From court to courtside: Ball State women's basketball assistants share similarities and differences between coaching and playing

Junior forward Moriah Monaco attempts a 3-pointer in Ball State’s 71-58 loss to Indiana. Monaco led the Cardinals with 17 points. Colin Grylls // DN
Junior forward Moriah Monaco attempts a 3-pointer in Ball State’s 71-58 loss to Indiana. Monaco led the Cardinals with 17 points. Colin Grylls // DN

CLEVELAND – Moriah Monaco stood alongside associate head coach Audrey McDonald-Spencer on the floor of the Harry A. Gampel Pavilion, the arena that houses University of Connecticut women’s basketball Dec. 6, 2023. As an estimated 9,273 fans surrounded the court before the Huskies took on the Cardinals, Monaco thought back to her not-so-distant playing days. 

While in a Ball State uniform for four seasons from 2014-2018, Monaco played at Mackey Arena in West Lafayette, Indiana, helping the Cardinals beat Purdue. She was a key contributor in two Women’s National Invitational Tournament (WNIT) wins, and even led Ball State to one of the best regular season records in program history (25-7) in her senior season. 

Yet after six seasons out of the red and white jersey, Monaco turned to McDonald-Spencer and said: “I have never wished that I was playing more than right now.”

Although Monaco said she is able to enjoy the triumphs of the current Cardinals’ regime just as much as those she experienced as a player, she admitted the struggles that come with hanging up the high-tops.

“I can prepare them as much as I want to, but then I have to sit on a bench and not go out there and play, which still hurts me to this day,” Monaco said. “I don’t know if that will ever go away.” 

Monaco is in her third season as an assistant coach for Ball State after spending two seasons playing professional basketball overseas and one season as an assistant coach at Malone University. After just two seasons away from the Ball State program, head coach Brady Sallee, who she played for during her four-year stint as a Cardinal, brought her back to coach alongside him. 

“I know what he wants and I know what he needs without him saying it, usually,” Monaco said. 

But Monaco isn’t the only former Sallee player now guiding Ball State with him. Having played for Sallee for three years at Eastern Illinois, assistant coach Mariah King is joined by Monaco as one of two assistants to come from the Sallee tree.

In her first season as a Ball State assistant, King said her eagerness to help Sallee’s program comes down to the 20-season head coach’s character.

“He’s always had this ‘Tell it like it is’ personality, and that’s what made me want to play for him at Eastern [Illinois] and now work for him at Ball State,” King said via text. “His commitment to fostering a culture of resilience and perseverance has influenced how I approach challenges and setbacks both on and off the court.”
* * * * *
Return the part of the Ball State basketball article that opens with the words containing "Yet after six" and closes with "up the high-tops.", copied word for word. The items that come next have no connection to the article on Ball State women's basketball assistants.

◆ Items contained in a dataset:
* * * * *
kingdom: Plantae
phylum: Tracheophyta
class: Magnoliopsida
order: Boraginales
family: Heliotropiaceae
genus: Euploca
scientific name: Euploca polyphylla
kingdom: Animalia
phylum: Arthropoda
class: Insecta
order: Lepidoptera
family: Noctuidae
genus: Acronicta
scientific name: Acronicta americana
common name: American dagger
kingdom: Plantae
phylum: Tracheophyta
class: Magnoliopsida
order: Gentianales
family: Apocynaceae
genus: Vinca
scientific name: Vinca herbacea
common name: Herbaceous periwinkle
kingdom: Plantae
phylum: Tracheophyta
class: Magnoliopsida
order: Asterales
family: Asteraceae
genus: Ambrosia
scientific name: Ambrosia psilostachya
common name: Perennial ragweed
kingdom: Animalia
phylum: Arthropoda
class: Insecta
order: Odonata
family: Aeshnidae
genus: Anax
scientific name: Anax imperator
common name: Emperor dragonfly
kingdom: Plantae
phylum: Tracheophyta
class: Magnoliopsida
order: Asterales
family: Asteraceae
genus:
* * * * *
◆ TASK OUTPUT:
Yet after six seasons out of the red and white jersey, Monaco turned to McDonald-Spencer and said: “I have never wished that I was playing more than right now.”

Although Monaco said she is able to enjoy the triumphs of the current Cardinals’ regime just as much as those she experienced as a player, she admitted the struggles that come with hanging up the high-tops.